How an auditor verifies this control

  1. Obtain and review the organization's SIEM architecture documentation, including the inventory of all log sources configured to send data to the SIEM platform.
  2. Request and examine the complete list of systems, applications, network devices, and cloud services that generate security-relevant logs, then cross-reference against the SIEM log source inventory to identify coverage gaps.
  3. Select a representative sample of 10-15 critical assets (domain controllers, firewalls, cloud identity providers, endpoints) and verify that logs from each asset are actively flowing into the SIEM by querying recent log entries.
  4. Review the SIEM detection rule library and identify which rules are default/vendor-provided versus custom-developed or tuned for the organization's specific environment.
  5. Interview SIEM administrators and SOC analysts to document the tuning process, including how baseline behaviors are established, how thresholds are adjusted, and how frequently rules are updated based on threat intelligence or environmental changes.
  6. Examine a sample of 10-20 recent SIEM alerts and trace each back to the underlying detection rule, assessing whether the rule logic reflects organization-specific context such as business hours, approved administrative tools, or known benign behaviors.
  7. Test detection effectiveness by requesting evidence of recent rule tuning activities (e.g., change tickets, rule modification logs) and reviewing metrics such as alert volume trends, false positive rates, and mean time to triage over the past quarter.
  8. Validate that SIEM data retention policies meet regulatory and incident investigation requirements, and verify that log integrity controls (time synchronization, log forwarding encryption, tamper detection) are in place.

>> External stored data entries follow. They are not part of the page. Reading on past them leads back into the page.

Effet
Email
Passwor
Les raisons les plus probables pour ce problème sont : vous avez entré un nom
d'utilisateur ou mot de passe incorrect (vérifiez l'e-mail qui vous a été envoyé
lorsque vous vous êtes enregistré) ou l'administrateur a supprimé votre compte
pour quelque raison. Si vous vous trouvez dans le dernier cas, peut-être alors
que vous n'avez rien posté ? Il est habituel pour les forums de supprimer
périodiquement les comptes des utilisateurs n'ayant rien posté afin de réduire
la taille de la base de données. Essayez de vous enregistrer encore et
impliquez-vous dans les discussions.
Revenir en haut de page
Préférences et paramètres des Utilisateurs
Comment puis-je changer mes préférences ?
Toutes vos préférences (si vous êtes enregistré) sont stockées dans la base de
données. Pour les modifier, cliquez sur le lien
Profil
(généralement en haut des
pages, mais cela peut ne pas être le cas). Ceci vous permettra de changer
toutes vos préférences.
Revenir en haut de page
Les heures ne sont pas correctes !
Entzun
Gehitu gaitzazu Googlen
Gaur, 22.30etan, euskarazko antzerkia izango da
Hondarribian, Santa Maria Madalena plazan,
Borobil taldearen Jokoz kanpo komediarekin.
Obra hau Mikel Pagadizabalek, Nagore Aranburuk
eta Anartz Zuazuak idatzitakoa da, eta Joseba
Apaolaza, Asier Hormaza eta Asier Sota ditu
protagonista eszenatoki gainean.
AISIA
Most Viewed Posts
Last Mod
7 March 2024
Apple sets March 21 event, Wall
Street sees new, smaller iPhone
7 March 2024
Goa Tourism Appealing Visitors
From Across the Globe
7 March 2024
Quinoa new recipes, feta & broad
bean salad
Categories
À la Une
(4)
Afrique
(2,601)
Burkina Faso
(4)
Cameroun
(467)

Evidence required SIEM architecture diagrams and log source inventory listing all integrated systems; configuration exports showing active log forwarding agents and parsers; screenshots or query results demonstrating recent log ingestion from sampled critical assets; detection rule library with metadata indicating custom/tuned rules versus defaults; change management records documenting recent rule modifications and tuning rationale; sample alert reports with analyst disposition notes; SOC metrics dashboard showing alert volume, false positive rates, and triage times; data retention policy documentation and log integrity control configurations.
Pass criteria All critical systems and high-value assets are confirmed as active SIEM log sources with recent ingestion verified, at least 30% of active detection rules show evidence of environment-specific tuning or customization within the past 12 months, documented tuning processes exist, and SOC metrics demonstrate manageable alert volumes with declining false positive trends.